Formula Variants for Different Loan Structures

The standard Fixed-Rate Amortizing Loan uses:

Monthly Payment = P [ i(1 + i)^n ] / [ (1 + i)^n - 1]

where P is principal, i is the monthly interest rate, and n is the total number of payments.

A Construction Loan modifies this with two phases:

  1. Interest-Only on Drawn Funds: Interest Payment = (Drawn Amount) x (Annual Rate / 12) — payments start low and increase with each draw.
  2. Conversion to Amortized Loan: Once construction is complete, the full principal enters the standard amortization formula above.

Variable-Rate (ARM) Construction Loans use the same formulas but adjust the interest rate periodically based on a market index, causing monthly payments to fluctuate after conversion.

Frequently Asked Questions

How does a construction loan differ from a regular mortgage?

Construction loans typically have two phases: an interest-only phase during construction where you pay only interest on drawn funds, and a repayment phase after construction is complete where you make full principal-and-interest payments.

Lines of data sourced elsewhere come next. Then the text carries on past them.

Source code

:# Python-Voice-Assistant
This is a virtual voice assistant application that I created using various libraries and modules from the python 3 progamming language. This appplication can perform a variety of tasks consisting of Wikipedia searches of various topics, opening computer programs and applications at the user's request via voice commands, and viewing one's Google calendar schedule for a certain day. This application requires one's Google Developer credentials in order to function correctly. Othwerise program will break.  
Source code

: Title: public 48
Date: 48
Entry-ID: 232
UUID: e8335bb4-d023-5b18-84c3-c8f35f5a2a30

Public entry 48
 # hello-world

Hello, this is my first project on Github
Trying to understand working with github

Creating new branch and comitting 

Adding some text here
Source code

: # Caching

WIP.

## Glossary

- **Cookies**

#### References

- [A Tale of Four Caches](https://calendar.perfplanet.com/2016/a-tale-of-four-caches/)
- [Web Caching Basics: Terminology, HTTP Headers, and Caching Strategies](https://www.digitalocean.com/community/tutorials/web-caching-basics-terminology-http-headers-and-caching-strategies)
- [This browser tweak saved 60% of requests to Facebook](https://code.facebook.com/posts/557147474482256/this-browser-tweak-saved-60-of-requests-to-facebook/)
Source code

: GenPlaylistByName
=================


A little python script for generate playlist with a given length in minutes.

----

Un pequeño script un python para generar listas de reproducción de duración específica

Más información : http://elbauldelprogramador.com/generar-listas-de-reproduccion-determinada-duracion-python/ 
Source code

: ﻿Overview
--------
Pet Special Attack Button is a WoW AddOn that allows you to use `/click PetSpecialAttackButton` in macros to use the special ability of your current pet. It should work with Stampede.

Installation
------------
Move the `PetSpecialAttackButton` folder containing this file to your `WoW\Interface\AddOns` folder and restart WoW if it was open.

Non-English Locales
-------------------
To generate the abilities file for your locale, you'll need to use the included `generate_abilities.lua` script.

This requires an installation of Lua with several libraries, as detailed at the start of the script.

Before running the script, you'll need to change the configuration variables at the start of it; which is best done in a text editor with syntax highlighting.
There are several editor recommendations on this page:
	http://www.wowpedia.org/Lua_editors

Regular mortgages begin full repayment immediately.

Why are construction loan rates higher than mortgage rates?

Construction loans carry more risk for lenders because the collateral (the building) does not yet exist or is incomplete. There is also the risk of construction delays, cost overruns, and project abandonment. These additional risks are reflected in higher interest rates, typically 1-2% above standard mortgage rates.

What is the interest-only payment during construction?

During the construction phase, you only pay the interest accruing on the loan balance each month. This is calculated as (Loan Amount x Annual Rate) / 12. For a $300,000 loan at 5%, this would be $1,250 per month.

Can I convert my construction loan to a permanent mortgage?

Yes, many lenders offer construction-to-permanent loans (also called one-time-close loans) that automatically convert to a standard mortgage once construction is complete. This saves on closing costs and simplifies the process compared to obtaining two separate loans.